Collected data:
Content starts

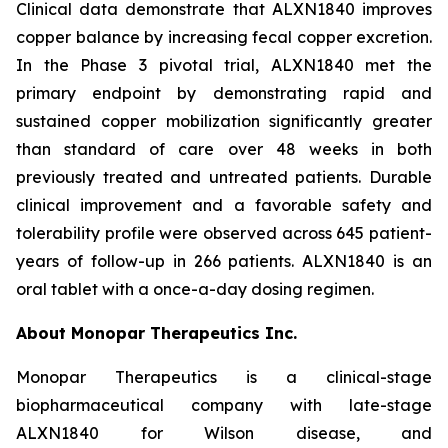
Clinical data demonstrate that ALXN1840 improves
copper balance by increasing fecal copper excretion.
In the Phase 3 pivotal trial, ALXN1840 met the
primary endpoint by demonstrating rapid and
sustained copper mobilization significantly greater
than standard of care over 48 weeks in both
previously treated and untreated patients. Durable
clinical improvement and a favorable safety and
tolerability profile were observed across 645 patient-
years of follow-up in 266 patients. ALXN1840 is an
oral tablet with a once-a-day dosing regimen.
About Monopar Therapeutics Inc.
Monopar Therapeutics is a clinical-stage
biopharmaceutical company with late-stage
ALXN1840 for Wilson disease, and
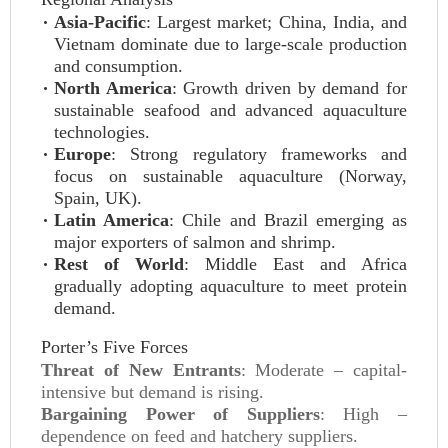
Asia-Pacific
: Largest market; China, India, and
Vietnam dominate due to large-scale production
and consumption.
North America
: Growth driven by demand for
sustainable seafood and advanced aquaculture
technologies.
Europe
: Strong regulatory frameworks and
focus on sustainable aquaculture (Norway,
Spain, UK).
Latin America
: Chile and Brazil emerging as
major exporters of salmon and shrimp.
Rest of World
: Middle East and Africa
gradually adopting aquaculture to meet protein
demand.
Porter’s Five Forces
Threat of New Entrants
: Moderate – capital-
intensive but demand is rising.
Bargaining Power of Suppliers
: High –
dependence on feed and hatchery suppliers.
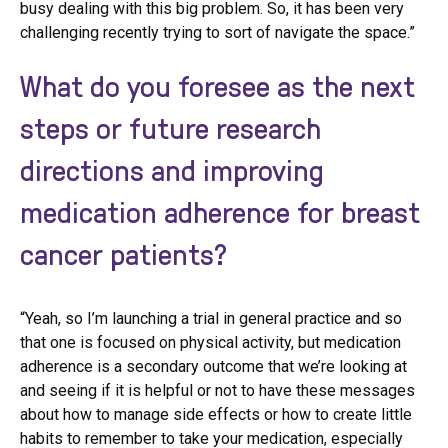
busy dealing with this big problem. So, it has been very
challenging recently trying to sort of navigate the space.”
What do you foresee as the next
steps or future research
directions and improving
medication adherence for breast
cancer patients?
“Yeah, so I’m launching a trial in general practice and so
that one is focused on physical activity, but medication
adherence is a secondary outcome that we’re looking at
and seeing if it is helpful or not to have these messages
about how to manage side effects or how to create little
habits to remember to take your medication, especially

Content ends

◆ EXERCISE DIRECTIONS:
What is needed is an exact copy of only the lines above from the one with "Vietnam dominate due" to the one with "challenging recently trying", both kept, with every picture left out.

◆ WRITTEN ANSWER:
Vietnam dominate due to large-scale production
and consumption.
North America
: Growth driven by demand for
sustainable seafood and advanced aquaculture
technologies.
Europe
: Strong regulatory frameworks and
focus on sustainable aquaculture (Norway,
Spain, UK).
Latin America
: Chile and Brazil emerging as
major exporters of salmon and shrimp.
Rest of World
: Middle East and Africa
gradually adopting aquaculture to meet protein
demand.
Porter’s Five Forces
Threat of New Entrants
: Moderate – capital-
intensive but demand is rising.
Bargaining Power of Suppliers
: High –
dependence on feed and hatchery suppliers.
busy dealing with this big problem. So, it has been very
challenging recently trying to sort of navigate the space.”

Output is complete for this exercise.